Markets now indicate that US rates peak at over 4% by 2023 and then remain elevated.
Ironically, Fed pivoters, in full retreat, are now probably more likely to be proven right.
Energy - Prices higher for longer
European energy markets have been in turmoil. Most retail energy markets have broken and been supplanted by some form of government intervention.
European natural gas remains volatile and highly elevated.
The traditional way markets ration scarce resources is via the price mechanism. Being able to outbid the rest of the world for LNG, Europe seems to have refilled its storage capacity and (probably) avoided the worst winter scenario. But there will be collateral damage in the shape of industrial demand destruction, not to mention ESG sensibilities.
The oil price has been weakening but remains at historically high levels. With the dollar at extreme levels, the oil price in Euro or Yen remains even more elevated. Central bank tightening and China’s zero-covid policies are both dampening demand. With the US boosting supply from its Strategic Petroleum Reserve, the oil price looks poised to rebound into Q4. The Biden Administration wants gasoline prices under control during the midterm elections. Some of these factors will unwind (the SPR is almost exhausted) as we move into Q4 and OPEC+ shows no sign of helping with any incremental supply.
Longer-term structural oil supply limitations remain present (US rig count numbers remain subdued, for example) with growing emerging market demand. A recession with high oil prices (stagflation)could be an enduring reality.
Geopolitics - Ukraine 1, Russian 0
Although the fog of war makes assessment tricky, it does appear that Russia is having difficulties in Ukraine, with its allies and potentially even among its own hierarchy.
Ukraine has scored a significant tactical military victory against Russia in recent weeks. This does not secure ultimate triumph, but it does make it much harder for the West to slack off in its support of Ukraine.
The West’s attempt to reduce Russian exports has largely failed. The world needs Russia’s commodities, and emerging markets have ignored Western calls to boycott Russia. However, the West’s financial support of Ukraine, and the West’s restriction on exporting needed technology to Russia, have been more successful.

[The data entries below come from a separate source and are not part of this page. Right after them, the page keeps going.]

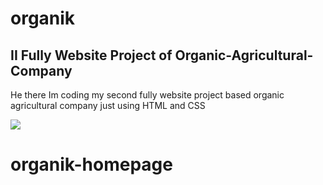 # organik

## II Fully Website Project of Organic-Agricultural-Company



<p> He there Im coding my second fully website project 
based organic agricultural company 
just using HTML and CSS  </p>




![](full.gif)
# organik-homepage
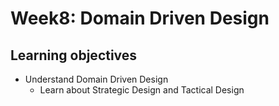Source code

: # Week8: Domain Driven Design

## Learning objectives

* Understand Domain Driven Design
  * Learn about Strategic Design and Tactical Design
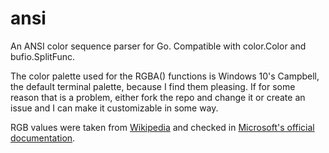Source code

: # ansi

An ANSI color sequence parser for Go.
Compatible with color.Color and bufio.SplitFunc.

The color palette used for the RGBA() functions is Windows 10's Campbell, the default terminal palette, because I find them pleasing.
If for some reason that is a problem, either fork the repo and change it or create an issue and I can make it customizable in some way.

RGB values were taken from [Wikipedia](https://en.wikipedia.org/wiki/ANSI_escape_code)
and checked in [Microsoft's official documentation](https://learn.microsoft.com/en-us/windows/terminal/customize-settings/color-schemes).
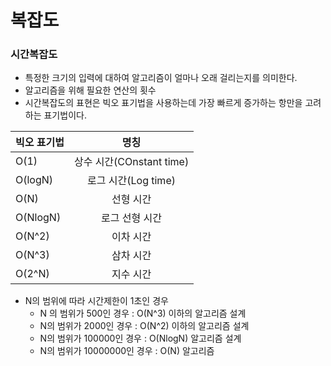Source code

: # 복잡도
### 시간복잡도
- 특정한 크기의 입력에 대하여 알고리즘이 얼마나 오래 걸리는지를 의미한다.
- 알고리즘을 위해 필요한 연산의 횟수
- 시간복잡도의 표현은 빅오 표기법을 사용하는데 가장 빠르게 증가하는 항만을 고려하는 표기법이다.

| 빅오 표기법  | 명칭  | 
|:----| :-----------:| 
| O(1)    |상수 시간(COnstant time)| 
| O(logN)   | 로그 시간(Log time)|
| O(N)    | 선형 시간| 
| O(NlogN)    | 로그 선형 시간| 
| O(N^2)   | 이차 시간| 
| O(N^3)   | 삼차 시간| 
| O(2^N)   | 지수 시간| 

- N의 범위에 따라 시간제한이 1초인 경우
    - N 의 범위가 500인 경우 : O(N^3) 이하의 알고리즘 설계
    - N의 범위가 2000인 경우 : O(N^2) 이하의 알고리즘 설계
    - N의 범위가 100000인 경우 : O(NlogN) 알고리즘 설계
    - N의 범위가 10000000인 경우 : O(N) 알고리즘 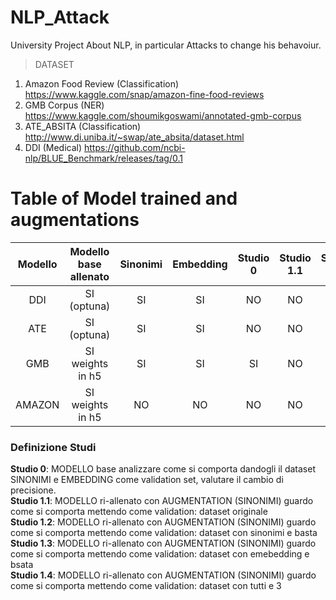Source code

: # NLP_Attack
University Project About NLP, in particular Attacks to change his behavoiur.
> DATASET
1. Amazon Food Review (Classification)      https://www.kaggle.com/snap/amazon-fine-food-reviews
2. GMB Corpus (NER)                         https://www.kaggle.com/shoumikgoswami/annotated-gmb-corpus
3. ATE_ABSITA (Classification)              http://www.di.uniba.it/~swap/ate_absita/dataset.html
4. DDI (Medical)                            https://github.com/ncbi-nlp/BLUE_Benchmark/releases/tag/0.1

# Table of Model trained and augmentations

Modello  | Modello base allenato | Sinonimi | Embedding | Studio 0 | Studio 1.1 | Studio 1.2 |  Studio 1.3 |  Studio 1.4 |
:------: | :-------------------: | :------: | :-------: | :------: | :--------: | :--------: | :---------: | :---------: |
DDI      |  SI (optuna)          | SI       |  SI       | NO       | NO         | NO         | NO          | NO          |
ATE      |  SI (optuna)          | SI       |  SI       | NO       | NO         | NO         | NO          | NO          |
GMB      |  SI weights in h5     | SI       |  SI       | SI       | NO         | NO         | NO          | NO          |
AMAZON   |  SI weights in h5     | NO       |  NO       | NO       | NO         | NO         | NO          | NO          |

### Definizione Studi 
**Studio 0**: MODELLO base analizzare come si comporta dandogli il dataset SINONIMI e EMBEDDING come validation set, valutare il cambio di precisione. </br> 
**Studio 1.1**: MODELLO ri-allenato con AUGMENTATION (SINONIMI) guardo come si comporta mettendo come validation: dataset originale </br>
**Studio 1.2**: MODELLO ri-allenato con AUGMENTATION (SINONIMI) guardo come si comporta mettendo come validation: dataset con sinonimi e basta </br>
**Studio 1.3**: MODELLO ri-allenato con AUGMENTATION (SINONIMI) guardo come si comporta mettendo come validation: dataset con emebedding e bsata </br>
**Studio 1.4**: MODELLO ri-allenato con AUGMENTATION (SINONIMI) guardo come si comporta mettendo come validation: dataset con tutti e 3 </br>
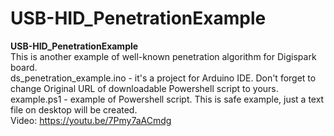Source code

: # USB-HID_PenetrationExample

<b>USB-HID_PenetrationExample</b><br>
This is another example of well-known penetration algorithm for Digispark board.<br>
ds_penetration_example.ino - it's a project for Arduino IDE. Don't forget to change Original URL of downloadable Powershell script to yours.<br>
example.ps1 - example of Powershell script. This is safe example, just a text file on desktop will be created.<br>
Video: https://youtu.be/7Pmy7aACmdg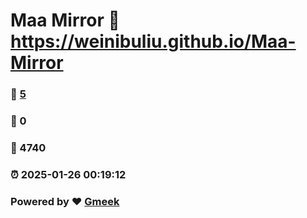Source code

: # Maa Mirror :link: https://weinibuliu.github.io/Maa-Mirror 
### :page_facing_up: [5](https://weinibuliu.github.io/Maa-Mirror/tag.html) 
### :speech_balloon: 0 
### :hibiscus: 4740 
### :alarm_clock: 2025-01-26 00:19:12 
### Powered by :heart: [Gmeek](https://github.com/Meekdai/Gmeek)
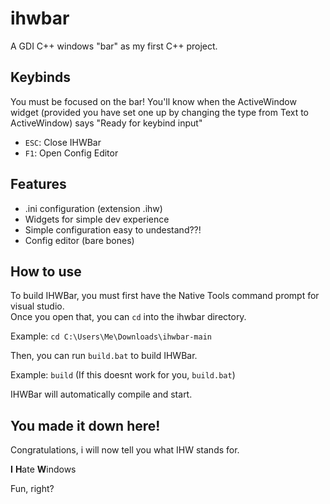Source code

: # ihwbar

A GDI C++ windows "bar" as my first C++ project.  

## Keybinds

You must be focused on the bar! You'll know when the ActiveWindow widget (provided you have set one up by changing the type from Text to ActiveWindow) says "Ready for keybind input"

- `ESC`: Close IHWBar
- `F1`: Open Config Editor

## Features

- .ini configuration (extension .ihw)
- Widgets for simple dev experience
- Simple configuration easy to undestand??!
- Config editor (bare bones)

## How to use

To build IHWBar, you must first have the Native Tools command prompt for visual studio.  
Once you open that, you can `cd` into the ihwbar directory.

Example: `cd C:\Users\Me\Downloads\ihwbar-main`

Then, you can run `build.bat` to build IHWBar.

Example: `build` (If this doesnt work for you, `build.bat`)

IHWBar will automatically compile and start.

## You made it down here!

Congratulations, i will now tell you what IHW stands for.

**I** **H**ate **W**indows

Fun, right?
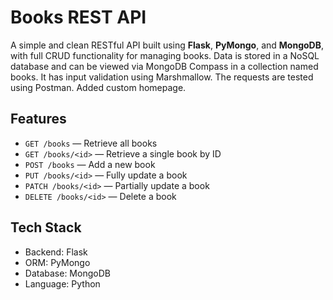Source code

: # Books REST API

A simple and clean RESTful API built using **Flask**, **PyMongo**, and **MongoDB**, with full CRUD functionality for managing books. Data is stored in a NoSQL database and can be viewed via MongoDB Compass in a collection named books. It has input validation using Marshmallow. The requests are tested using Postman. Added custom homepage.

## Features

- `GET /books` — Retrieve all books
- `GET /books/<id>` — Retrieve a single book by ID
- `POST /books` — Add a new book
- `PUT /books/<id>` — Fully update a book
- `PATCH /books/<id>` — Partially update a book
- `DELETE /books/<id>` — Delete a book

## Tech Stack

- Backend: Flask
- ORM: PyMongo
- Database: MongoDB
- Language: Python
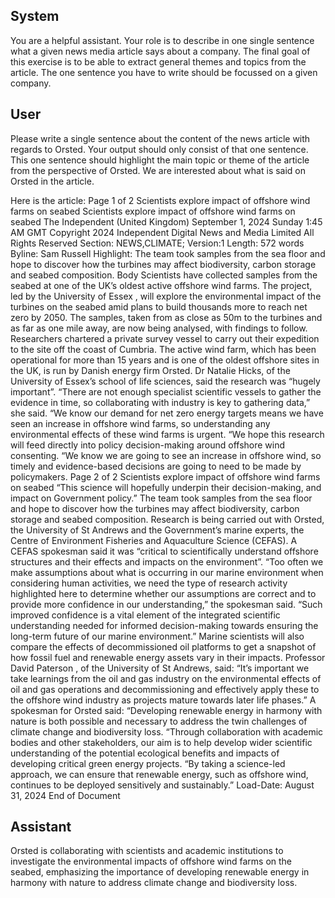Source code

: ## System

You are a helpful assistant. Your role is to describe in one single sentence what a given news media article says about a company. The final goal of this exercise is to be able to extract general themes and topics from the article. The one sentence you have to write should be focussed on a given company.

## User


Please write a single sentence about the content of the news article with regards to Orsted. Your output should only consist of that one sentence.
This one sentence should highlight the main topic or theme of the article from the perspective of Orsted. We are interested about what is said on Orsted in the article.

Here is the article: Page 1 of 2
Scientists explore impact of offshore wind farms on seabed
Scientists explore impact of offshore wind farms on seabed
The Independent (United Kingdom)
September 1, 2024 Sunday 1:45 AM GMT
Copyright 2024 Independent Digital News and Media Limited All Rights Reserved
Section: NEWS,CLIMATE; Version:1
Length: 572 words
Byline: Sam Russell
Highlight: The team took samples from the sea floor and hope to discover how the turbines may affect biodiversity, 
carbon storage and seabed composition.
Body
Scientists  have collected samples from the seabed at one of the UK’s oldest active offshore wind farms.
The project, led by the University of Essex , will explore the environmental impact of the turbines on the seabed 
amid plans to build thousands more to reach net zero by 2050.
The samples, taken from as close as 50m to the turbines and as far as one mile away, are now being analysed, 
with findings to follow.
Researchers chartered a private survey vessel to carry out their expedition to the site off the coast of Cumbria.
The active wind farm, which has been operational for more than 15 years and is one of the oldest offshore sites in 
the UK, is run by Danish energy firm Orsted.
Dr Natalie Hicks, of the University of Essex’s school of life sciences, said the research was “hugely important”.
“There are not enough specialist scientific vessels to gather the evidence in time, so collaborating with industry is 
key to gathering data,” she said.
“We know our demand for net zero energy targets means we have seen an increase in offshore wind farms, so 
understanding any environmental effects of these wind farms is urgent.
“We hope this research will feed directly into policy decision-making around offshore wind consenting.
“We know we are going to see an increase in offshore wind, so timely and evidence-based decisions are going to 
need to be made by policymakers.
Page 2 of 2
Scientists explore impact of offshore wind farms on seabed
“This science will hopefully underpin their decision-making, and impact on Government  policy.”
The team took samples from the sea floor and hope to discover how the turbines may affect biodiversity, carbon 
storage and seabed composition.
Research is being carried out with Orsted, the University of St Andrews  and the Government’s marine experts, the 
Centre of Environment Fisheries and Aquaculture Science (CEFAS).
A CEFAS spokesman said it was “critical to scientifically understand offshore structures and their effects and 
impacts on the environment”.
“Too often we make assumptions about what is occurring in our marine environment when considering human 
activities, we need the type of research activity highlighted here to determine whether our assumptions are correct 
and to provide more confidence in our understanding,” the spokesman said.
“Such improved confidence is a vital element of the integrated scientific understanding needed for informed 
decision-making towards ensuring the long-term future of our marine environment.”
Marine scientists will also compare the effects of decommissioned oil platforms to get a snapshot of how fossil fuel 
and renewable energy assets vary in their impacts.
Professor David Paterson , of the University of St Andrews, said: “It’s important we take learnings from the oil and 
gas industry on the environmental effects of oil and gas operations and decommissioning and effectively apply 
these to the offshore wind industry as projects mature towards later life phases.”
A spokesman for Orsted said: “Developing renewable energy in harmony with nature is both possible and 
necessary to address the twin challenges of climate change and biodiversity loss.
“Through collaboration with academic bodies and other stakeholders, our aim is to help develop wider scientific 
understanding of the potential ecological benefits and impacts of developing critical green energy projects.
“By taking a science-led approach, we can ensure that renewable energy, such as offshore wind, continues to be 
deployed sensitively and sustainably.”
Load-Date: August 31, 2024
End of Document
            

## Assistant

Orsted is collaborating with scientists and academic institutions to investigate the environmental impacts of offshore wind farms on the seabed, emphasizing the importance of developing renewable energy in harmony with nature to address climate change and biodiversity loss.

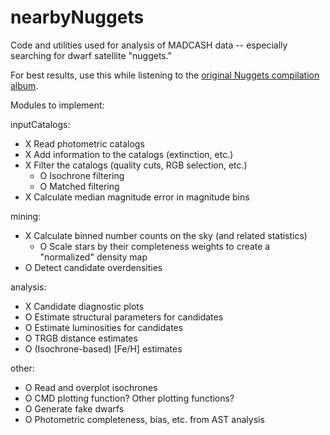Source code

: # nearbyNuggets
Code and utilities used for analysis of MADCASH data -- especially searching for dwarf satellite "nuggets."

For best results, use this while listening to the [original Nuggets compilation album](https://en.wikipedia.org/wiki/Nuggets:_Original_Artyfacts_from_the_First_Psychedelic_Era,_1965%E2%80%931968).

Modules to implement:

inputCatalogs:
- X Read photometric catalogs
- X Add information to the catalogs (extinction, etc.)
- X Filter the catalogs (quality cuts, RGB selection, etc.)
    - O Isochrone filtering
    - O Matched filtering
- X Calculate median magnitude error in magnitude bins

mining:
- X Calculate binned number counts on the sky (and related statistics)
    - O Scale stars by their completeness weights to create a "normalized" density map
- O Detect candidate overdensities

analysis:
- X Candidate diagnostic plots
- O Estimate structural parameters for candidates
- O Estimate luminosities for candidates
- O TRGB distance estimates
- O (Isochrone-based) [Fe/H] estimates

other:
- O Read and overplot isochrones
- O CMD plotting function? Other plotting functions?
- O Generate fake dwarfs
- O Photometric completeness, bias, etc. from AST analysis
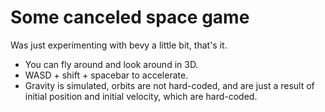 # Some canceled space game

Was just experimenting with bevy a little bit, that's it.

- You can fly around and look around in 3D.
- WASD + shift + spacebar to accelerate.
- Gravity is simulated, orbits are not hard-coded, and are just a result of initial position and initial velocity, which are hard-coded.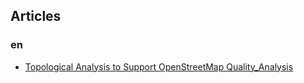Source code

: ## Articles

### en

- [Topological Analysis to Support OpenStreetMap Quality_Analysis](./Topological_Analysis_to_Support_OpenStreetMap_Quality_Analysis)
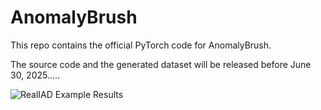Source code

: # AnomalyBrush

This repo contains the official PyTorch code for AnomalyBrush.

The source code and the generated dataset will be released before June 30, 2025.....

![RealIAD Example Results](realIAD_sample.png)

Currencies - All about the $
The USD wrecking ball continues to dominate global currency markets. Everything else looks weak by comparison, now including the Renminbi.
UK - Risky changes
With the state funeral out of the way Liz Truss and her new government return to their daunting inboxes. The strategic direction is clear. Growth, not levelling up, energy security, not climate change, and no more Oxford commas (oops).
This woman is under enormous pressure, without a popular mandate for these strategic changes, with little time before the next election and global investors watching her every move. Expect a dizzying array of new policy proposals to boost the UK’s supply side, and expect howls of opposition from the orthodoxy (BofE, Treasury, most media channels) as Trussonomics takes shape. Unlike her predecessor, she seems prepared to take tough decisions and be unpopular. It is a risky strategy with the odds stacked against her. But the last time the UK had a female PM with a strong sense of conviction who took charge amid an energy-induced economic crisis was ultimately in power for 11 years. Just saying.
Holiday Idea - Yen to visit Japan
And finally, if you are wondering where to go for your next holiday, then maybe it’s time to visit Japan. The Yen is one of the few major currencies to have weakened year to date relative to the £, and as the chart below shows, not many other people have been going there recently. Some COVID restrictions remain, but they are coming to an end shortly.